Stored items from a collection
============

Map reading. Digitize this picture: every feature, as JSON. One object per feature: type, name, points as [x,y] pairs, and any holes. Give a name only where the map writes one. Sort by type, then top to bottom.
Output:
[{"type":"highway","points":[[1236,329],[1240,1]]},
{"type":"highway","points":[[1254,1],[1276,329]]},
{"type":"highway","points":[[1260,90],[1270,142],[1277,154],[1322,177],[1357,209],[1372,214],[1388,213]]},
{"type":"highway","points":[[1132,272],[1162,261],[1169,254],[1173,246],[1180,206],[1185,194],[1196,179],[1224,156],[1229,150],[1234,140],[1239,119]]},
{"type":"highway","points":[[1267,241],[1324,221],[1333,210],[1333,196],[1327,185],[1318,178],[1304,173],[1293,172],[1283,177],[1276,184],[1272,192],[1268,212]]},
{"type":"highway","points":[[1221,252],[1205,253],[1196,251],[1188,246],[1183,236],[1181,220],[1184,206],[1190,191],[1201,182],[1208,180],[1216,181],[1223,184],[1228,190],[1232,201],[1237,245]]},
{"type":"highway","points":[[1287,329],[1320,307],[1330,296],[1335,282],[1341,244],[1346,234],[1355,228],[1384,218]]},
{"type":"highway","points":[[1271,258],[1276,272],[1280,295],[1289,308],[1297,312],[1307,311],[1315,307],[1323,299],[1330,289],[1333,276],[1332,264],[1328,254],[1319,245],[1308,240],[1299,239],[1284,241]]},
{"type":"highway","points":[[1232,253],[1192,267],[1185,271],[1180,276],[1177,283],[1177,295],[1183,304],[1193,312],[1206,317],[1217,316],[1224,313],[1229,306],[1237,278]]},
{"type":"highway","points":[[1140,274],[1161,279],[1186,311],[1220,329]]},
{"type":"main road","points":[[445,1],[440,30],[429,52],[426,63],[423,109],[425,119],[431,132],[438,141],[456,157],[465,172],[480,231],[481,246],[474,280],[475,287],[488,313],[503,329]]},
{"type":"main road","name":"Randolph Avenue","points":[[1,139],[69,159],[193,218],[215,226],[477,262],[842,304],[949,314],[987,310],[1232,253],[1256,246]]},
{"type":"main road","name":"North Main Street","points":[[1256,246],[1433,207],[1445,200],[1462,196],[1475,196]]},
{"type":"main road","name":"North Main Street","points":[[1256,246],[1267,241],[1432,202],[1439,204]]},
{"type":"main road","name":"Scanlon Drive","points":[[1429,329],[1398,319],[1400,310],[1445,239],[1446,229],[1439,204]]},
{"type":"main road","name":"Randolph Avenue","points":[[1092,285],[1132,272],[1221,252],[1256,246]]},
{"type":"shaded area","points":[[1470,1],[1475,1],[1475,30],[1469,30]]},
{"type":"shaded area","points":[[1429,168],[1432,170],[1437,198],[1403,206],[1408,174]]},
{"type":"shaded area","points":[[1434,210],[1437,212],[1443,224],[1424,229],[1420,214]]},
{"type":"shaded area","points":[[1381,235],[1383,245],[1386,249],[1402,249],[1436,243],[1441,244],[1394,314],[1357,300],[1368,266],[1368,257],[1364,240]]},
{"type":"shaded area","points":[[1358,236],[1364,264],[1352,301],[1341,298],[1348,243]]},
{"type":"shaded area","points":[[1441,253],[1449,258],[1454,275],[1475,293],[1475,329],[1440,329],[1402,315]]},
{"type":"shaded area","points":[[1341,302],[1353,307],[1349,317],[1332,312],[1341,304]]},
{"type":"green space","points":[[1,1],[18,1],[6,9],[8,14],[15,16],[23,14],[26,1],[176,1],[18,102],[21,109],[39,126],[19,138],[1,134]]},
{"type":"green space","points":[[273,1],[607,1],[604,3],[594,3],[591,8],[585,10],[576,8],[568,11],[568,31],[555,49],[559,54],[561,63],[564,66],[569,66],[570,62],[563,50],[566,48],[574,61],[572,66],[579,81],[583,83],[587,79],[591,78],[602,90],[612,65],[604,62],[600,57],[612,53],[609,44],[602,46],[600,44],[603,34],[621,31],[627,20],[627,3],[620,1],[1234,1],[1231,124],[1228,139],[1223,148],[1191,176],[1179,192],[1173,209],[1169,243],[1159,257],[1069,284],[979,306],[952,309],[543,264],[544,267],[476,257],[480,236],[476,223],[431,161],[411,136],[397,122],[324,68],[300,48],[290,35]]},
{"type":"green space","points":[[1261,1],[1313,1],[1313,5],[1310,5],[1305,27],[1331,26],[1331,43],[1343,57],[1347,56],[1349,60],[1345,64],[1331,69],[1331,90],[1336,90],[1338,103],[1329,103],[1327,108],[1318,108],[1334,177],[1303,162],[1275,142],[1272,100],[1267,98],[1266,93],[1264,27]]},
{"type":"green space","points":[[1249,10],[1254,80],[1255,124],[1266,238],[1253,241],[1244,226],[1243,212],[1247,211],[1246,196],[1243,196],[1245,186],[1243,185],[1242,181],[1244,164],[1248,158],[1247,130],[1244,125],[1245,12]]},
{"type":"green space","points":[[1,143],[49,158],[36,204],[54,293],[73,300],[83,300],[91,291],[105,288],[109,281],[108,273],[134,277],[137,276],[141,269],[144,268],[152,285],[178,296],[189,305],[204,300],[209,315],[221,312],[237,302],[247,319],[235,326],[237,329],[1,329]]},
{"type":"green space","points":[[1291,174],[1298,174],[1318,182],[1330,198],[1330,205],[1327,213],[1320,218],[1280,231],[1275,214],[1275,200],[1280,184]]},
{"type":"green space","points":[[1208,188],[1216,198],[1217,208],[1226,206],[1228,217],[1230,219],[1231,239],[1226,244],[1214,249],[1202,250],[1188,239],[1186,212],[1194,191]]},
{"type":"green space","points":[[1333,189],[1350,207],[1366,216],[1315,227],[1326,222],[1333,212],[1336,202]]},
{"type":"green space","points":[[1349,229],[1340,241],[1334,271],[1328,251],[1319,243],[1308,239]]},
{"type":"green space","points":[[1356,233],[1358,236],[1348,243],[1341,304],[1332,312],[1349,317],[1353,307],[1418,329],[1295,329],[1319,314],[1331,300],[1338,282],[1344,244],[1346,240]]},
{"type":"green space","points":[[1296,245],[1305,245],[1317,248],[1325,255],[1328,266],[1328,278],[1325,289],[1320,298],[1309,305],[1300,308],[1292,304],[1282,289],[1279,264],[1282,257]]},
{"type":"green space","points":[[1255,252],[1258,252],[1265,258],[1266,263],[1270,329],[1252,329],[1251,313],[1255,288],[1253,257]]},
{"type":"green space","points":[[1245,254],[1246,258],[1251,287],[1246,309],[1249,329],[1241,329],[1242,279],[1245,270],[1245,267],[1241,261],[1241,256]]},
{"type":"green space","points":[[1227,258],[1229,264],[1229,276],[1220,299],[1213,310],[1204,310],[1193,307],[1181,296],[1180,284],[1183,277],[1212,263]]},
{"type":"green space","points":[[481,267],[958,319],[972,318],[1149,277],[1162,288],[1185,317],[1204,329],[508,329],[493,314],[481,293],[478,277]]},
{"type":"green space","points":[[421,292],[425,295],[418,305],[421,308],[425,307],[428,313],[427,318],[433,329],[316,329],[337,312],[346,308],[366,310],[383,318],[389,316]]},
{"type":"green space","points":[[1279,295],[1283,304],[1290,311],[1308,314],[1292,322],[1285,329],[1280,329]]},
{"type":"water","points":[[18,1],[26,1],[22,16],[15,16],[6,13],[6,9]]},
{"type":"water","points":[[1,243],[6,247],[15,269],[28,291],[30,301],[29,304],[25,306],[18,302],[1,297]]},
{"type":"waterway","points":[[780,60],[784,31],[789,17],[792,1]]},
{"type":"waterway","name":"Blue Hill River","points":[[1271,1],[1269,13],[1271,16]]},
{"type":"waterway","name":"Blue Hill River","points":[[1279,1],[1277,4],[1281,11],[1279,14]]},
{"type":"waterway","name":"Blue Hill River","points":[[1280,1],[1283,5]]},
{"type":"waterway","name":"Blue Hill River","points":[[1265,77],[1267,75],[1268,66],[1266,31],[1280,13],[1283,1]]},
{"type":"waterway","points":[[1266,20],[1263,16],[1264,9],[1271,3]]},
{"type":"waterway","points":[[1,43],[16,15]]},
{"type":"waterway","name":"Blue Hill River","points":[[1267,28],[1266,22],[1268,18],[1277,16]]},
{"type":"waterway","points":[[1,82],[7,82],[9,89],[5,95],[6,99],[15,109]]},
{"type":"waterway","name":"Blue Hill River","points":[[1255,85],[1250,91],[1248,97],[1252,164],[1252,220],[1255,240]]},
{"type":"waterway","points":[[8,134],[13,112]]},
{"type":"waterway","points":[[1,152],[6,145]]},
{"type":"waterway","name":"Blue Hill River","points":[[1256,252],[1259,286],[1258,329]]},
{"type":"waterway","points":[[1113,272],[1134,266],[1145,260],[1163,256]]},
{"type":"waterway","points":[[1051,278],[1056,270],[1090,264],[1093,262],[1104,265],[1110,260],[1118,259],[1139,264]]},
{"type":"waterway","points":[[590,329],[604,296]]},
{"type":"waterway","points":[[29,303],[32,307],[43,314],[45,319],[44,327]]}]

============

(WORK REQUIRED): Show me every line of the entries above that holds "North".

(PROBLEM SOLUTION):
{"type":"main road","name":"North Main Street","points":[[1256,246],[1433,207],[1445,200],[1462,196],[1475,196]]},
{"type":"main road","name":"North Main Street","points":[[1256,246],[1267,241],[1432,202],[1439,204]]},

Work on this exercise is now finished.